Brazilian Navy in World War II

The Brazilian Navy participated in World War II in the Battle of the Atlantic, from Brazil's entry into the war in 1942 until its end in 1945. Its campaign consisted of defending maritime traffic against German and Italian submarines, in conjunction with the Brazilian Air Force and the United States Armed Forces, with the latter exercising operational command in the South Atlantic. Its main activities included escorting convoys between Rio de Janeiro and Trinidad in the Caribbean, with additional missions such as escorting the Brazilian Expeditionary Force on its way to Europe.

Submarine attacks against the Brazilian merchant navy were the immediate factor in Brazil's entry into the war and threatened the supply of raw materials to the Allies and the provisioning of major coastal cities.

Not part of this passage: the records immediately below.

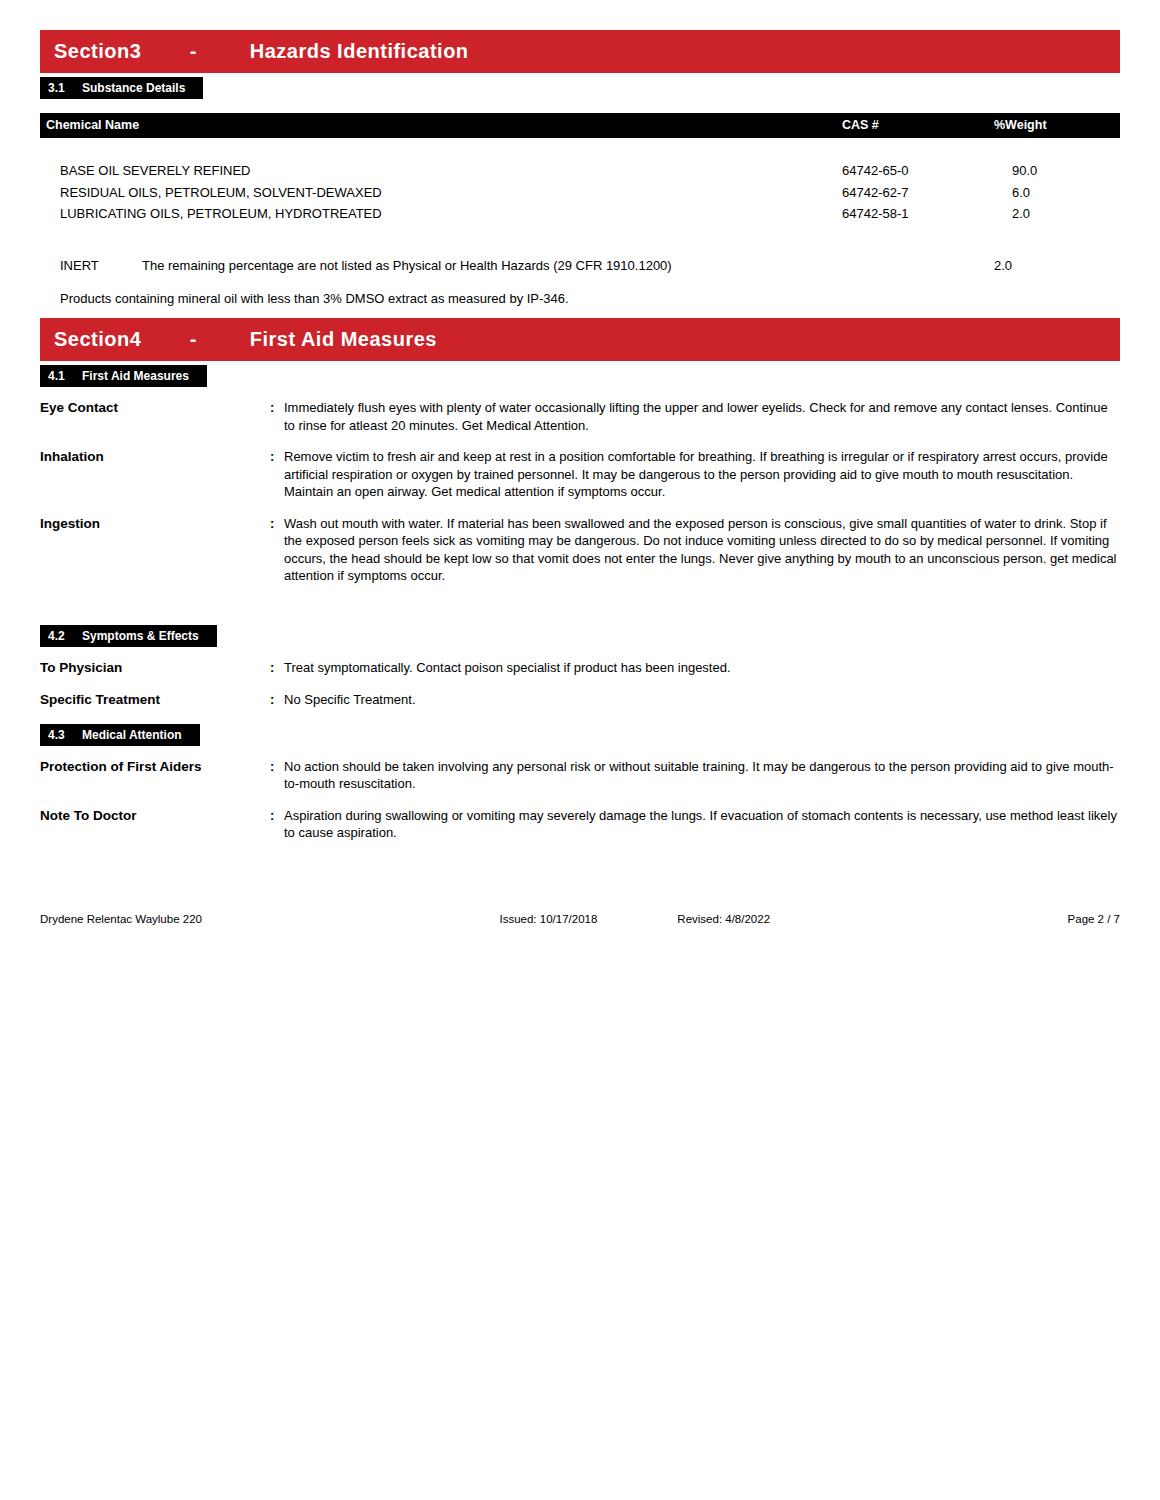Section 3-Hazards Identification
3.1 Substance Details
| Chemical Name | CAS # | %Weight |
| --- | --- | --- |
| BASE OIL SEVERELY REFINED | 64742-65-0 | 90.0 |
| RESIDUAL OILS, PETROLEUM, SOLVENT-DEWAXED | 64742-62-7 | 6.0 |
| LUBRICATING OILS, PETROLEUM, HYDROTREATED | 64742-58-1 | 2.0 |
| INERT | The remaining percentage are not listed as Physical or Health Hazards (29 CFR 1910.1200) | 2.0 |
Products containing mineral oil with less than 3% DMSO extract as measured by IP-346.
Section 4-First Aid Measures
4.1 First Aid Measures
| Eye Contact | : | Immediately flush eyes with plenty of water occasionally lifting the upper and lower eyelids. Check for and remove any contact lenses. Continue to rinse for atleast 20 minutes. Get Medical Attention. |
| Inhalation | : | Remove victim to fresh air and keep at rest in a position comfortable for breathing. If breathing is irregular or if respiratory arrest occurs, provide artificial respiration or oxygen by trained personnel. It may be dangerous to the person providing aid to give mouth to mouth resuscitation. Maintain an open airway. Get medical attention if symptoms occur. |
| Ingestion | : | Wash out mouth with water. If material has been swallowed and the exposed person is conscious, give small quantities of water to drink. Stop if the exposed person feels sick as vomiting may be dangerous. Do not induce vomiting unless directed to do so by medical personnel. If vomiting occurs, the head should be kept low so that vomit does not enter the lungs. Never give anything by mouth to an unconscious person. get medical attention if symptoms occur. |
4.2 Symptoms & Effects
| To Physician | : | Treat symptomatically. Contact poison specialist if product has been ingested. |
| Specific Treatment | : | No Specific Treatment. |
4.3 Medical Attention
| Protection of First Aiders | : | No action should be taken involving any personal risk or without suitable training. It may be dangerous to the person providing aid to give mouth-to-mouth resuscitation. |
| Note To Doctor | : | Aspiration during swallowing or vomiting may severely damage the lungs. If evacuation of stomach contents is necessary, use method least likely to cause aspiration. |
Drydene Relentac Waylube 220
Issued: 10/17/2018 Revised: 4/8/2022
Page 2 / 7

The pre-war Brazilian fleet, consisting mostly of remnants of the Fleet of 1910, was unprepared for anti-submarine warfare. Naval strategists were, until then, more concerned with a regional war between surface forces. A naval program outlined in 1932 reactivated, albeit with difficulty, the construction of warships on national soil. During the war, the adaptation of existing ships, the incorporation, through Lend-Lease, of sixteen submarine chasers (the G and J classes) and eight escort destroyers (the Bertioga class), and training on new equipment created a fleet geared towards anti-submarine warfare, with small but modern ships.

Two task forces were organized: the Northeastern Naval Force (FNNE) and the Southern Patrol Group (GPS), operating respectively north and south of Rio de Janeiro, with other resources assigned to the Naval Commands on the coast. Brazilian Marines garrisoned several ports and Trindade Island. With the combined Allied effort, the submarine threat was almost suppressed by the end of 1943. The Brazilian Navy convoyed 3,164 ships, of which 99.01% reached their destinations. Three ships and 486 military personnel were lost in operation. No enemy submarines were directly sunk by the Brazilian Navy; aviation, which it lacked, was the main destroyer of submarines in operations. Brazilian naval participation in hunter-killer missions would only begin in the final stage of the war.

In the post-war period, the Brazilian Navy aligned itself with the United States in the acquisition of ships and joint preparation for anti-submarine warfare, with Soviet submarines replacing German ones in Cold War naval thinking. A divergence on both points would occur a few decades later. The navy's institutional historical narrative on the conflict opposes the view that only focuses on the Brazilian Army and blames political neglect for the state of unpreparedness and improvisation in which the country found itself.